Listed records Block Start

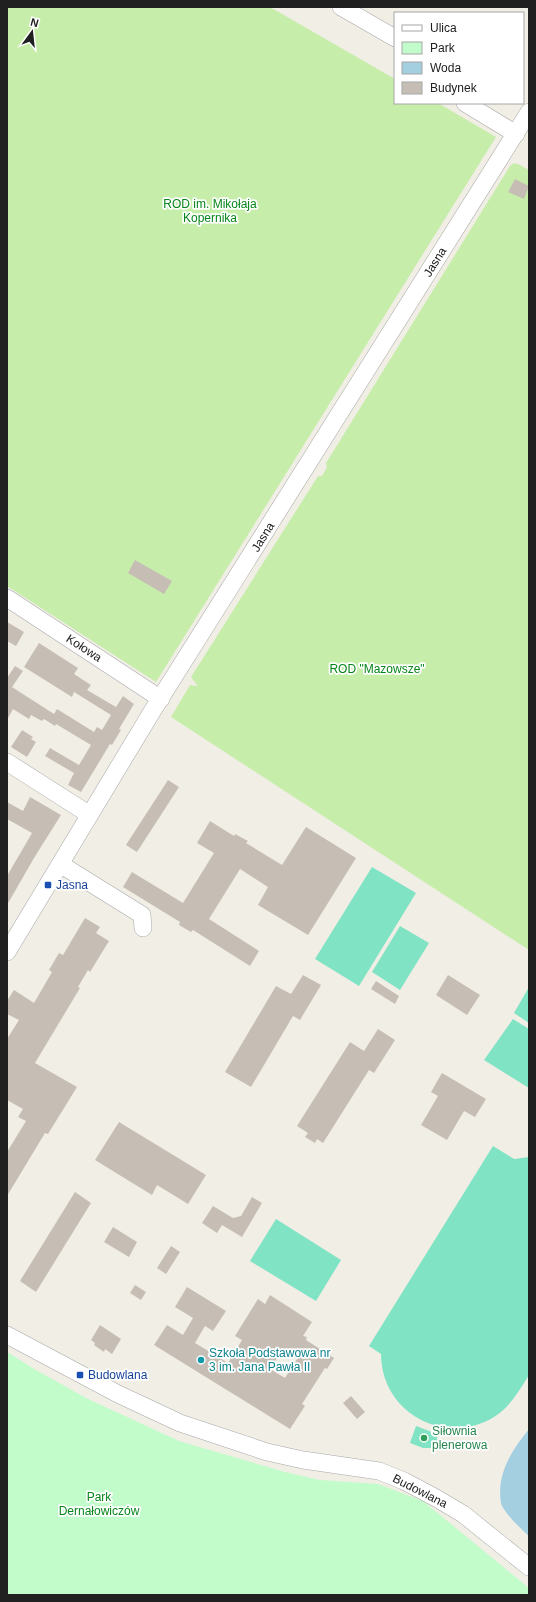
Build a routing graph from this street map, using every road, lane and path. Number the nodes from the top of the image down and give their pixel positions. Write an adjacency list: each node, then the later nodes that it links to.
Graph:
1 (341, 7): 2 (street)
2 (394, 37)
3 (468, 104): 4 (street)
4 (524, 124): 6 (street, Jasna)
5 (7, 598): 6 (street, Kołowa)
6 (161, 699): 8 (street, Jasna)
7 (7, 762): 8 (street)
8 (90, 815): 9 (street, Jasna)
9 (60, 864): 10 (street); 11 (street, Jasna)
10 (143, 928)
11 (12, 931): 12 (street, Jasna)
12 (7, 952)
13 (7, 1336): 14 (street, Budowlana)
14 (529, 1567)

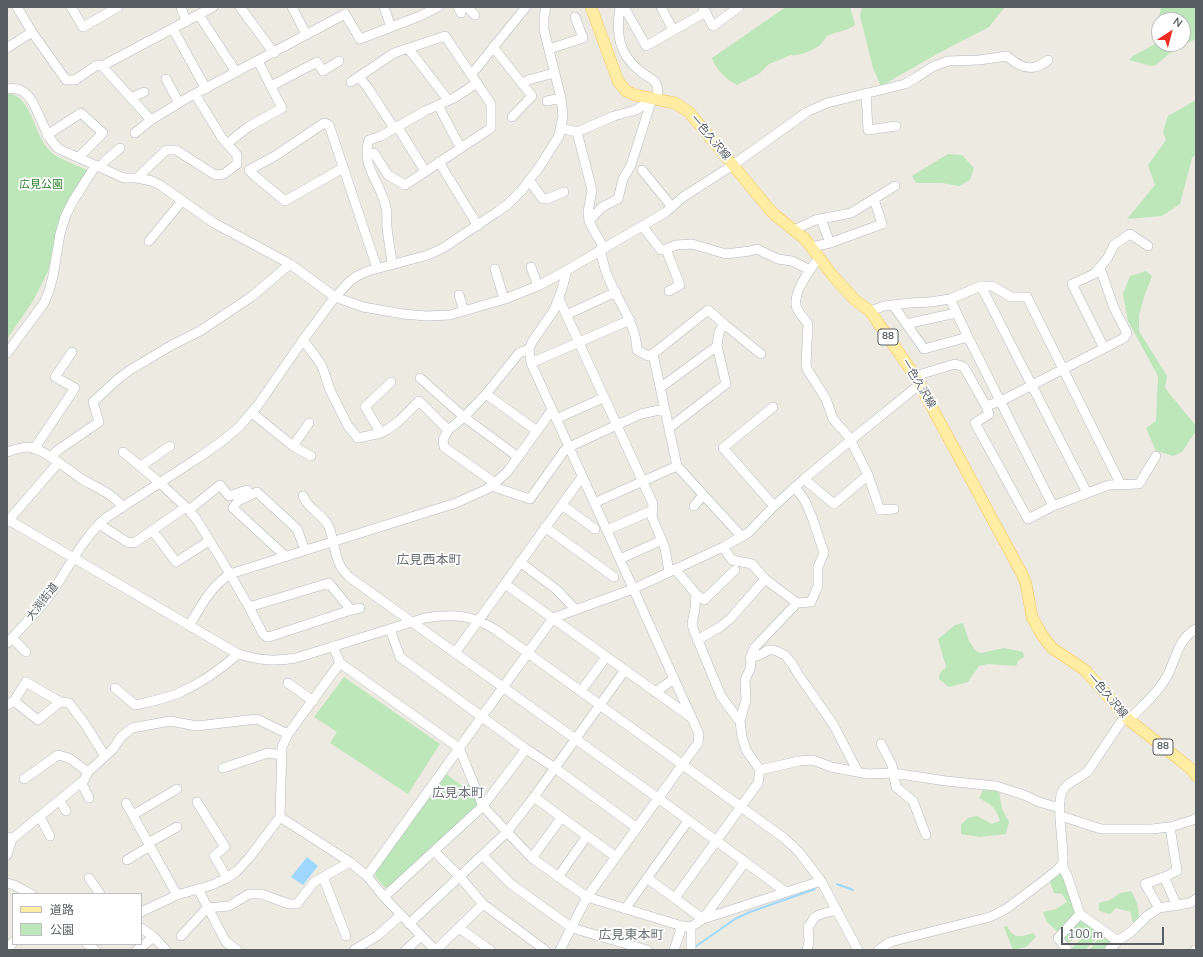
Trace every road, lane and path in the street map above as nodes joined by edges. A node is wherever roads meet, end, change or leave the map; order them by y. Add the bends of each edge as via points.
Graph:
1 (17, 7) edge
2 (71, 7) edge
3 (97, 7) edge
4 (118, 7) edge
5 (182, 7) edge
6 (213, 7) edge
7 (240, 7) edge
8 (292, 7) edge
9 (384, 7) edge
10 (438, 7) edge
11 (526, 7) edge
12 (546, 7) edge
13 (591, 7) edge
14 (620, 7) edge
15 (624, 7) edge
16 (661, 7) edge
17 (739, 7) edge
18 (462, 9) edge
19 (344, 10) edge
20 (704, 10) edge
21 (418, 11) edge
22 (199, 15) junction
23 (475, 15) dead end
24 (102, 16) junction
25 (575, 17) dead end
26 (186, 22) junction
27 (391, 27) junction
28 (173, 29) junction
29 (674, 30) junction
30 (32, 32) junction
31 (306, 34) junction
32 (493, 47) junction
33 (7, 48) edge
34 (408, 48) junction
35 (550, 49) junction
36 (274, 53) junction
37 (1048, 60) dead end
38 (258, 61) junction
39 (339, 61) dead end
40 (102, 66) junction
41 (236, 72) junction
42 (554, 73) junction
43 (471, 75) junction
44 (360, 76) junction
45 (166, 79) dead end
46 (351, 82) dead end
47 (477, 83) junction
48 (522, 85) junction
49 (270, 86) junction
50 (7, 89) edge
51 (206, 89) junction
52 (144, 92) dead end
53 (866, 93) junction
54 (195, 94) junction
55 (132, 98) junction
56 (560, 98) junction
57 (655, 99) junction
58 (448, 100) junction
59 (547, 101) dead end
60 (179, 103) junction
61 (438, 105) junction
62 (512, 117) dead end
63 (151, 120) junction
64 (896, 126) dead end
65 (395, 127) junction
66 (560, 128) junction
67 (576, 132) junction
68 (135, 133) dead end
69 (47, 135) junction
70 (228, 143) junction
71 (120, 148) dead end
72 (460, 148) junction
73 (374, 154) dead end
74 (79, 157) junction
75 (438, 162) junction
76 (733, 165) junction
77 (98, 166) junction
78 (343, 168) junction
79 (642, 170) dead end
80 (425, 171) junction
81 (137, 178) junction
82 (529, 180) junction
83 (895, 186) dead end
84 (564, 192) dead end
85 (874, 199) junction
86 (182, 201) junction
87 (672, 207) junction
88 (821, 219) junction
89 (589, 221) junction
90 (478, 226) junction
91 (642, 226) junction
92 (794, 230) junction
93 (149, 241) dead end
94 (830, 243) junction
95 (1148, 246) dead end
96 (812, 247) junction
97 (602, 249) junction
98 (666, 249) junction
99 (819, 258) junction
100 (290, 264) junction
101 (392, 264) junction
102 (531, 267) dead end
103 (377, 268) junction
104 (1100, 268) junction
105 (495, 269) dead end
106 (567, 270) junction
107 (810, 270) junction
108 (538, 286) junction
109 (981, 286) junction
110 (669, 291) dead end
111 (616, 292) junction
112 (459, 295) dead end
113 (335, 297) junction
114 (504, 299) junction
115 (559, 299) junction
116 (950, 299) junction
117 (893, 305) junction
118 (464, 311) junction
119 (870, 312) junction
120 (956, 313) junction
121 (566, 314) junction
122 (630, 320) junction
123 (724, 324) junction
124 (906, 324) junction
125 (968, 337) junction
126 (303, 340) junction
127 (579, 342) junction
128 (717, 346) junction
129 (1104, 348) junction
130 (530, 349) junction
131 (72, 352) dead end
132 (7, 353) edge
133 (653, 354) junction
134 (761, 354) dead end
135 (531, 363) junction
136 (1063, 369) junction
137 (420, 378) dead end
138 (917, 380) junction
139 (390, 382) dead end
140 (1032, 385) junction
141 (660, 388) junction
142 (486, 394) junction
143 (603, 398) junction
144 (1001, 401) junction
145 (986, 406) junction
146 (773, 407) dead end
147 (664, 409) junction
148 (552, 410) junction
149 (252, 413) junction
150 (464, 417) junction
151 (556, 419) junction
152 (308, 423) dead end
153 (616, 426) junction
154 (669, 428) junction
155 (448, 430) junction
156 (537, 431) junction
157 (381, 433) junction
158 (851, 440) junction
159 (170, 446) dead end
160 (293, 446) junction
161 (569, 447) junction
162 (34, 449) junction
163 (7, 452) edge
164 (123, 452) dead end
165 (311, 456) dead end
166 (1156, 456) dead end
167 (518, 458) junction
168 (54, 460) junction
169 (141, 466) junction
170 (677, 466) junction
171 (868, 475) junction
172 (582, 477) junction
173 (804, 479) junction
174 (642, 481) junction
175 (160, 483) junction
176 (493, 484) junction
177 (1121, 485) junction
178 (795, 488) junction
179 (247, 490) dead end
180 (1087, 493) junction
181 (703, 495) junction
182 (303, 496) dead end
183 (594, 503) junction
184 (562, 505) junction
185 (694, 506) dead end
186 (774, 506) junction
187 (1053, 506) junction
188 (123, 508) junction
189 (188, 508) junction
190 (894, 509) dead end
191 (653, 510) junction
192 (8, 521) edge
193 (99, 524) junction
194 (545, 528) junction
195 (595, 529) dead end
196 (152, 530) junction
197 (606, 530) junction
198 (742, 537) junction
199 (662, 540) junction
200 (209, 541) junction
201 (333, 541) junction
202 (723, 547) junction
203 (305, 550) junction
204 (285, 556) junction
205 (74, 558) junction
206 (620, 559) junction
207 (520, 562) junction
208 (672, 570) junction
209 (734, 570) dead end
210 (230, 574) junction
211 (614, 577) dead end
212 (765, 579) junction
213 (505, 584) junction
214 (633, 589) junction
215 (696, 594) junction
216 (796, 603) junction
217 (249, 607) junction
218 (576, 610) junction
219 (552, 618) junction
220 (478, 621) junction
221 (413, 622) junction
222 (189, 626) junction
223 (390, 629) junction
224 (1196, 629) edge
225 (9, 640) edge
226 (697, 640) junction
227 (333, 646) junction
228 (26, 652) dead end
229 (528, 652) junction
230 (455, 653) junction
231 (238, 654) junction
232 (606, 657) junction
233 (750, 658) junction
234 (340, 663) junction
235 (625, 670) junction
236 (674, 679) junction
237 (288, 683) dead end
238 (503, 687) junction
239 (115, 688) dead end
240 (581, 691) junction
241 (655, 692) junction
242 (313, 701) junction
243 (60, 702) junction
244 (10, 703) edge
245 (600, 705) junction
246 (481, 717) junction
247 (1127, 718) junction
248 (693, 719) junction
249 (740, 721) junction
250 (288, 734) junction
251 (575, 739) junction
252 (881, 744) dead end
253 (459, 748) junction
254 (526, 749) junction
255 (282, 755) junction
256 (105, 756) junction
257 (683, 764) junction
258 (223, 768) dead end
259 (555, 768) junction
260 (760, 770) junction
261 (88, 772) junction
262 (858, 772) junction
263 (893, 773) junction
264 (1196, 776) edge
265 (24, 779) dead end
266 (81, 782) junction
267 (177, 789) dead end
268 (534, 797) junction
269 (89, 798) dead end
270 (658, 798) junction
271 (60, 801) junction
272 (197, 802) dead end
273 (126, 803) dead end
274 (483, 806) junction
275 (741, 806) junction
276 (66, 811) dead end
277 (1060, 812) junction
278 (132, 815) junction
279 (40, 817) junction
280 (280, 817) junction
281 (561, 818) junction
282 (1196, 818) edge
283 (688, 821) junction
284 (177, 826) dead end
285 (1170, 826) junction
286 (636, 828) junction
287 (506, 832) junction
288 (926, 835) dead end
289 (50, 836) dead end
290 (587, 836) junction
291 (10, 838) edge
292 (716, 841) junction
293 (149, 844) junction
294 (434, 851) junction
295 (7, 855) edge
296 (483, 856) junction
297 (616, 857) junction
298 (532, 858) junction
299 (127, 860) dead end
300 (350, 862) junction
301 (745, 862) junction
302 (1062, 865) junction
303 (367, 876) junction
304 (323, 877) junction
305 (460, 877) junction
306 (558, 877) junction
307 (1164, 877) junction
308 (89, 878) dead end
309 (227, 878) junction
310 (647, 878) junction
311 (821, 881) junction
312 (7, 883) edge
313 (198, 889) junction
314 (786, 892) junction
315 (29, 893) edge
316 (99, 893) edge
317 (177, 895) junction
318 (384, 897) junction
319 (587, 897) junction
320 (675, 898) junction
321 (1196, 899) edge
322 (483, 904) junction
323 (1177, 906) junction
324 (208, 908) junction
325 (1159, 908) junction
326 (625, 909) junction
327 (837, 910) junction
328 (142, 912) edge
329 (1080, 914) junction
330 (401, 915) junction
331 (703, 919) junction
332 (409, 924) junction
333 (687, 927) junction
334 (459, 928) junction
335 (572, 928) junction
336 (142, 929) edge
337 (181, 936) dead end
338 (346, 936) dead end
339 (421, 936) junction
340 (154, 937) junction
341 (1118, 941) junction
342 (137, 950) edge
343 (166, 950) edge
344 (237, 950) edge
345 (354, 950) edge
346 (406, 950) edge
347 (435, 950) edge
348 (490, 950) edge
349 (545, 950) edge
350 (560, 950) edge
351 (647, 950) edge
352 (674, 950) edge
353 (692, 950) edge
354 (807, 950) edge
355 (858, 950) edge
356 (879, 950) edge
357 (1067, 950) edge
358 (1109, 950) edge

1 - 30 street
2 - 24 street via 84,27
3 - 24 street
4 - 24 street
5 - 26 street
6 - 22 street
7 - 36 street
8 - 31 street
9 - 27 street
10 - 21 street
11 - 32 street
12 - 35 street, 大渕街道 via 544,30
13 - 57 main road, 一色久沢線 / 88 via 618,81 626,91
14 - 57 street via 617,22 623,52 628,61 655,82 658,89
15 - 29 street via 646,46
16 - 29 street
17 - 20 street via 713,26
18 - 23 street
19 - 27 street via 360,39
19 - 31 street
20 - 29 street
21 - 27 street
22 - 26 street
22 - 41 street
25 - 35 street via 583,38
26 - 28 street
28 - 40 street
28 - 51 street
30 - 33 street
30 - 40 street via 66,80 75,80 97,65
31 - 36 street
32 - 43 street
32 - 48 street
34 - 43 street via 445,36
34 - 44 street via 394,53
34 - 58 street via 424,64 444,90
35 - 42 street, 大渕街道
36 - 38 street
37 - 53 street via 1032,68 1018,64 1007,56 948,61 932,67 905,84
38 - 41 street
38 - 49 street
39 - 49 street via 323,71 317,62
40 - 55 street
41 - 51 street
42 - 48 street via 528,80
42 - 56 street, 大渕街道
43 - 47 street
44 - 46 street
44 - 65 street via 380,100
45 - 60 street
47 - 58 street
47 - 72 street via 490,104 491,128
48 - 62 street via 532,96
49 - 70 street via 282,108
50 - 69 street via 16,88 24,91
51 - 54 street
52 - 55 street
53 - 64 street via 868,130
53 - 76 street via 826,103 807,112
54 - 60 street
54 - 70 street via 222,138
55 - 63 street
56 - 59 street
56 - 66 street, 大渕街道 via 563,116
57 - 67 street via 636,110
57 - 76 main road, 一色久沢線 / 88 via 675,103 689,112
57 - 89 street via 618,199 602,207
58 - 61 street
60 - 63 street
61 - 65 street
61 - 72 street via 454,130
63 - 68 street
65 - 80 street
65 - 101 street via 369,140 366,148 370,168 387,208
66 - 67 street
66 - 82 street, 大渕街道 via 559,136
67 - 89 street via 592,190
69 - 74 street via 59,149
69 - 74 street via 81,113 103,134
70 - 81 street via 237,155 237,164 224,174 215,175 176,150 166,150
71 - 77 street
72 - 75 street
73 - 80 street via 388,176 405,185
74 - 77 street
75 - 80 street
75 - 90 street
76 - 87 street via 694,189
76 - 92 main road, 一色久沢線 / 88 via 775,215
77 - 81 street via 124,178
77 - 132 street via 73,200 65,217 53,276 44,303
78 - 78 street via 285,201 249,170 324,123 329,125
78 - 103 street
79 - 87 street
81 - 86 street via 160,185
82 - 84 street via 542,198 547,199
82 - 90 street, 大渕街道 via 508,204
83 - 85 street
85 - 88 street via 851,213
85 - 94 street via 882,224
86 - 93 street
86 - 100 street via 214,223
87 - 91 street
88 - 92 street
88 - 94 street
89 - 97 street
90 - 101 street, 大渕街道 via 428,255
91 - 97 street
91 - 98 street via 661,250
92 - 96 main road, 一色久沢線 / 88
94 - 96 street
95 - 104 street via 1130,234 1114,245
96 - 99 main road, 一色久沢線 / 88
97 - 106 street
97 - 111 street via 608,277
98 - 107 street via 676,245 692,244 726,254 756,249
98 - 110 street via 680,285
99 - 107 street
99 - 119 main road, 一色久沢線 / 88 via 855,300
100 - 113 street
100 - 168 street via 251,297 200,331 172,345 118,379 93,402 99,422 58,450
101 - 103 street, 大渕街道
102 - 108 street
103 - 113 street, 大渕街道 via 357,276
104 - 129 street via 1114,308 1127,333 1124,338
104 - 129 street via 1094,274 1072,284
105 - 114 street
106 - 108 street
106 - 115 street
107 - 158 street via 796,300 796,306 808,324 807,369 826,399 834,419
108 - 114 street
109 - 116 street
109 - 136 street via 992,286 1010,297 1027,297
109 - 140 street
111 - 121 street
111 - 122 street
112 - 118 street
113 - 118 street via 363,307 403,314 450,316
113 - 126 street, 大渕街道
114 - 118 street
115 - 121 street
115 - 130 street
116 - 117 street
116 - 120 street
117 - 119 street
117 - 124 street
119 - 138 main road, 一色久沢線 / 88
120 - 124 street
120 - 125 street
121 - 127 street
122 - 127 street
122 - 133 street via 637,338 637,350 648,356
123 - 128 street via 719,332
123 - 133 street via 708,310
123 - 134 street
124 - 125 street via 924,349
125 - 144 street
126 - 149 street, 大渕街道
126 - 157 street via 322,366 330,390 348,426 358,438
127 - 135 street
127 - 143 street
128 - 141 street
128 - 154 street via 726,384
129 - 136 street
130 - 135 street
130 - 142 street via 519,353
131 - 162 street via 55,376 75,388
133 - 141 street
135 - 148 street
136 - 140 street
136 - 177 street
137 - 150 street
138 - 145 street via 955,364 964,367
138 - 158 street
138 - 247 main road, 一色久沢線 / 88 via 1022,574 1032,617 1042,635 1052,648 1091,676
139 - 157 street via 365,407
140 - 144 street
140 - 180 street
141 - 147 street
142 - 150 street
142 - 156 street
143 - 151 street
143 - 153 street
144 - 145 street
144 - 187 street
145 - 187 street via 989,414 975,423 1028,519
146 - 186 street via 723,448
147 - 153 street via 640,414
147 - 154 street
148 - 151 street
148 - 156 street
149 - 160 street
149 - 175 street, 大渕街道 via 240,427 221,442
150 - 155 street
150 - 167 street
151 - 161 street
152 - 160 street
153 - 161 street
153 - 174 street
154 - 170 street
155 - 157 street via 419,401 401,420
155 - 176 street via 443,440 444,447
156 - 167 street
158 - 171 street
158 - 173 street
159 - 169 street
160 - 165 street
161 - 172 street
161 - 176 street via 530,499
162 - 163 street via 18,448
162 - 168 street
164 - 169 street
166 - 177 street via 1139,484
167 - 176 street
168 - 188 street via 111,496
168 - 192 street
169 - 175 street
170 - 174 street
170 - 181 street
171 - 173 street via 834,504
171 - 190 street via 880,510
172 - 183 street
172 - 184 street
173 - 178 street
174 - 183 street
174 - 191 street via 653,504
175 - 188 street, 大渕街道
175 - 189 street
176 - 201 street via 456,503
177 - 180 street via 1109,485
178 - 186 street
178 - 216 street via 805,501 824,554 818,566 818,586 811,602
179 - 189 street via 229,496 220,485
180 - 187 street
181 - 185 street
181 - 198 street
182 - 201 street via 327,524
183 - 197 street
184 - 194 street
184 - 195 street
186 - 198 street
188 - 193 street, 大渕街道
189 - 196 street
189 - 200 street
191 - 197 street
191 - 199 street via 652,517
192 - 205 street
193 - 196 street via 127,542 134,542
193 - 205 street, 大渕街道
194 - 207 street
194 - 211 street
196 - 200 street via 176,562
197 - 206 street
198 - 202 street
199 - 206 street
199 - 208 street
200 - 210 street
201 - 203 street
201 - 221 street via 341,566 350,577
202 - 208 street
202 - 212 street via 732,560 752,564
203 - 204 street
203 - 204 street via 297,530 257,492 238,501 233,508
204 - 210 street
205 - 222 street
205 - 225 street, 大渕街道 via 37,612
206 - 214 street
207 - 213 street
207 - 218 street via 557,590
208 - 214 street
208 - 215 street
209 - 215 street via 704,600
210 - 217 street
210 - 222 street via 215,585
212 - 216 street
212 - 226 street via 725,623
213 - 219 street
213 - 220 street
214 - 218 street
214 - 236 street
215 - 226 street via 692,624
216 - 233 street via 755,647
217 - 217 street via 329,583 356,609 267,636 263,634
218 - 219 street
219 - 229 street
219 - 232 street
220 - 221 street via 438,616
220 - 229 street
220 - 230 street
221 - 223 street
221 - 230 street
222 - 231 street
223 - 227 street
223 - 246 street via 400,657
224 - 247 street via 1185,637 1180,645 1167,678 1160,688
225 - 228 street
226 - 249 street via 721,696
227 - 231 street via 281,661 254,659
227 - 234 street
229 - 238 street
229 - 240 street
230 - 238 street
231 - 239 street via 220,670 179,693 162,699 135,705
232 - 235 street
232 - 240 street
233 - 249 street via 750,669 745,680 746,700
233 - 262 street via 768,650 785,655 833,724
234 - 242 street
234 - 253 street
235 - 241 street
235 - 245 street
236 - 241 street
236 - 248 street
237 - 242 street
238 - 246 street
238 - 251 street
240 - 245 street
241 - 248 street
242 - 250 street
243 - 244 street via 38,720
243 - 244 street via 26,682
243 - 256 street via 69,703
245 - 251 street
245 - 257 street
246 - 253 street
246 - 254 street
247 - 264 main road, 一色久沢線 / 88 via 1185,764
247 - 277 street via 1088,771 1064,790 1060,798
248 - 257 street via 699,734 698,743
249 - 260 street via 746,750
250 - 255 street via 282,746
250 - 256 street via 257,719 197,726 170,721 132,728
251 - 259 street
251 - 270 street
252 - 263 street
253 - 274 street
253 - 303 street
254 - 259 street
254 - 274 street
255 - 258 street via 268,753
255 - 280 street
256 - 261 street
257 - 270 street
257 - 275 street
259 - 268 street
259 - 286 street
260 - 262 street via 813,760
260 - 275 street via 758,783
261 - 265 street via 69,758 58,755
261 - 266 street
262 - 263 street
263 - 277 street via 996,786 1024,795
263 - 288 street via 896,787 913,801
266 - 269 street
266 - 271 street
267 - 278 street
268 - 281 street
268 - 287 street
270 - 283 street
270 - 286 street
271 - 276 street
271 - 279 street
272 - 309 street via 225,848 214,856
273 - 278 street
274 - 287 street
274 - 294 street
275 - 292 street
275 - 311 street via 799,852
277 - 285 street via 1101,829
277 - 302 street
278 - 293 street
279 - 289 street
279 - 291 street
280 - 300 street
280 - 309 street via 249,858
281 - 290 street
281 - 298 street
282 - 285 street
283 - 292 street
283 - 310 street
284 - 293 street
285 - 307 street via 1177,871
286 - 297 street
287 - 296 street
287 - 298 street
290 - 297 street
290 - 306 street
291 - 295 street
292 - 301 street
292 - 320 street
293 - 299 street
293 - 317 street
294 - 305 street
294 - 318 street
296 - 305 street
296 - 335 street via 511,884
297 - 319 street
298 - 306 street
300 - 303 street
300 - 304 street
301 - 314 street
301 - 331 street
302 - 329 street
302 - 356 street via 1006,909 990,917 890,942
303 - 318 street
304 - 324 street via 314,882 298,904 289,904 261,894 249,894 229,906
304 - 338 street
305 - 322 street
305 - 332 street
306 - 319 street
307 - 323 street
307 - 325 street via 1145,884
308 - 316 street
309 - 313 street
310 - 320 street
310 - 326 street
311 - 314 street
311 - 327 street
312 - 315 street
313 - 317 street
313 - 324 street
314 - 331 street
317 - 328 street
318 - 330 street
319 - 326 street
319 - 335 street
320 - 331 street
321 - 323 street
322 - 334 street
322 - 349 street
323 - 325 street
324 - 337 street
324 - 344 street via 226,942
325 - 341 street
326 - 333 street
327 - 354 street via 813,919 808,927
327 - 355 street
329 - 341 street
329 - 357 street via 1058,938
330 - 332 street
330 - 345 street via 377,936
331 - 333 street
332 - 339 street
333 - 352 street
333 - 353 street
334 - 347 street
334 - 348 street
335 - 350 street
335 - 351 street
336 - 340 street
339 - 346 street
339 - 347 street
340 - 342 street
340 - 343 street
341 - 358 street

Listed records Block End

◆ Aim of the task
Find every line in the records above that contains the word "node", and copy each one.

◆ Task answer
Build a routing graph from this street map, using every road, lane and path. Number the nodes from the top of the image down and give their pixel positions. Write an adjacency list: each node, then the later nodes that it links to.
Trace every road, lane and path in the street map above as nodes joined by edges. A node is wherever roads meet, end, change or leave the map; order them by y. Add the bends of each edge as via points.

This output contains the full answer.